Bannister, 85, entered from the rear of the church, leaning on crutches with forearm supports that bunched his black suit sleeves. (Days later, he would reveal to BBC Radio Oxford that he was diagnosed with Parkinson’s in 2011.) Addressing the small crowd, he said it was a great irony that, as a clinical neurologist, he was having difficulty walking. He took his seat near an old pipe organ, then unstrapped a black dress watch and placed the timepiece on a table, its face turned away from his.
Fewer people have run a sub-4 minute Mile than have climbed Mt. Everest. The current record is just over 3 minutes and 43 seconds, though during the talk Bannister flung his long hands up and insisted that runners have only shaved thirteen seconds off his time (3 minutes, 59 and four-tenths seconds), since the modern surface is worth four seconds in comparison with the cinder track that he had run on. Bannister’s competitive spirit was flickering, and the crowd laughed. He seemed young.
Bannister explained that his failure to win medal in the 1500 meters at the 1952 Helsinki Olympics ignited his two-year quest to break the 4-minute mark—a plotline that the producers of “Downton Abbey” recently announced they plan to adapt for a BBC miniseries.
A medical student at Oxford, Bannister took a cerebral approach to the 4-minute barrier. He studied running’s physiological demands, measured his own oxygen-consumption levels, and produced papers with titles like “The Carbon Dioxide Stimulus to Breathing in Severe Exercise.” Bannister discovered that running consistent lap times demanded less oxygen than varying the pace. So he focussed on his quarter-mile splits. During lunch breaks, he would run ten of them, stopwatch in hand, punctuated by two-minute breaks. In five months, he brought down the average time he could run these intervals from sixty-three seconds to fifty-nine.
Bannister was racing more than just the clock: two other runners, Wes Santee, an American, and John Landy, Australian, were also nearing the 4-minute mile. “It all came down to whoever had the first chance in tolerable weather,” Bannister said.

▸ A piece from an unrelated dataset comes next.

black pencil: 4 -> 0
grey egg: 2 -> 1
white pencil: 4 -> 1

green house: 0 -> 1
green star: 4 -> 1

Bannister recalled his trepidation, on the blustery night of May 6, 1954, when Franz Stampfl, his coach, implored him to run in a meet between Oxford and the Amateur Athletic Association: “He said to me, ‘Although the conditions are not ideal, if you don’t take this opportunity, you might not forgive yourself for the rest of your life.’ He was right.”
Bannister had trained just enough. As he crossed the finish line, his vision failed and his blood pressure fell. “I would have collapsed if someone wasn’t there to hold me,” he said. Later, as a doctor, Bannister would study how fainting happens.
Bannister broke the 4-minute barrier once more, at the British Empire and Commonwealth Games, in August 1954, beating Landy in The Mile of the Century, and soon after he retired from sport to focus on medicine. In his 40-year career, he researched and diagnosed failures of the autonomic nervous system, which controls involuntary functions, like heart rate and breathing. He defined several rare disorders and wrote a textbook, now in its fifth edition.